I'm prety sure all the BSA clutches I have worked on,the deep hole in the gearbox-side adjuster screw had a grease-packed ball-bearing in,for the push-rod to ride on.
Your right, the ball bearing on mine was missing, I spotted it later and pressed in a new ball. The adjuster I made did work ok though. Thanks for the comment, never stop learning. Cheers B
Thanks for your sizing tips on the 6 spring clutch. New nylok nuts have worked well for me but 2 nuts each seems safer. I hope some day you go thru that dreaded older style gearbox. I had to replace several warn parts in my ‘51 rigid b31’s gearbox and setting the correct amount of endplay has me nervous. They don’t want much and the gaskets effect it too!😳
Great video Brian. The clutch plates were pretty poor straight from the box, Seems to be par for the course now. I wonder if you could get original BSA ones re-lined? The magnet to catch the ball was a clever trick, I'll be borrowing that. I have just uploaded my first proper D7 video, not as good as yours but I'll try to increase the quality as I go along. You could do with a pair of lock wire pliers, I've used them almost every day of my career in aviation. Mostly I engineer from a desk these days though.

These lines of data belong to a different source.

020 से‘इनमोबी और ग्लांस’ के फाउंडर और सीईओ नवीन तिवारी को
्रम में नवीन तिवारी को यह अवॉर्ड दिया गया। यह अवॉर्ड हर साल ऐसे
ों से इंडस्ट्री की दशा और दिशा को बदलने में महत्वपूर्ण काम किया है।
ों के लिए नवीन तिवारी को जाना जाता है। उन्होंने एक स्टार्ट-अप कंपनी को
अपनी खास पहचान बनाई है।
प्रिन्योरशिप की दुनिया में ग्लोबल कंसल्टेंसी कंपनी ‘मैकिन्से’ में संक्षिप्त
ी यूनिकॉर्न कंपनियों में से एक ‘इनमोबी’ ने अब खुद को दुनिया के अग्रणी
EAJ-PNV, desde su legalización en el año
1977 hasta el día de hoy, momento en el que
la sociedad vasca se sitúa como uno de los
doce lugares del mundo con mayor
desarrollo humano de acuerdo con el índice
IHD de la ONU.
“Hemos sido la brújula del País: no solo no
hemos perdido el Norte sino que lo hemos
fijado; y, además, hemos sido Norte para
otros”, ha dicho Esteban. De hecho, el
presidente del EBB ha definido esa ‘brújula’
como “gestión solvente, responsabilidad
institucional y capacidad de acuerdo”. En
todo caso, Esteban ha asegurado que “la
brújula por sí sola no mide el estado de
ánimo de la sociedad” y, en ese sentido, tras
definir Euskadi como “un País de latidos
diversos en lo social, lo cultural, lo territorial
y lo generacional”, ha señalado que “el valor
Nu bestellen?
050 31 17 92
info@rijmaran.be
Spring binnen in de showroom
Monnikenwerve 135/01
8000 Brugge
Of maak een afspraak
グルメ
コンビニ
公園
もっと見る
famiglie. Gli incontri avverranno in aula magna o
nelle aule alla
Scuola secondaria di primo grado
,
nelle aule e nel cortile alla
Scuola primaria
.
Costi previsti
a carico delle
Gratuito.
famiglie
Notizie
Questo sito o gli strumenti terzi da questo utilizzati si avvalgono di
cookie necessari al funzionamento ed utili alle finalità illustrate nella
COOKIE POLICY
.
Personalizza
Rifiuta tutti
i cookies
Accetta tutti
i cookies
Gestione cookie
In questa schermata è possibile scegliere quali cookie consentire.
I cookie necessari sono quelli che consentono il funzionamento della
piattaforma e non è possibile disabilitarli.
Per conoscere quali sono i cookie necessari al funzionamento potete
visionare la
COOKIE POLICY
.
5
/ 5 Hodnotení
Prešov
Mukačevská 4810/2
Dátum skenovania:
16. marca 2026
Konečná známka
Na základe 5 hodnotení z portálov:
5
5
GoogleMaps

Best wishes, Dean in Oxfordshire. Edited for typo.
Patrice, I search eBay mostley, Dragonfly are very good also. There are lots of other supplies that come up on Google. Use part numbers where you can. Good luck. Cheers B
Lovely Job. In your opinion what is the best option for clutch pushrod - split with ball bearing, split with roller bearing or solid length of silver steel. Looking forward to your next video, keep up the good work :-)
The tube through the shaft on mine was gummed up and it took a while to clear it, i polished mine and put the pushrod back with light oil. I think grease would get sticky over time but just personal preference.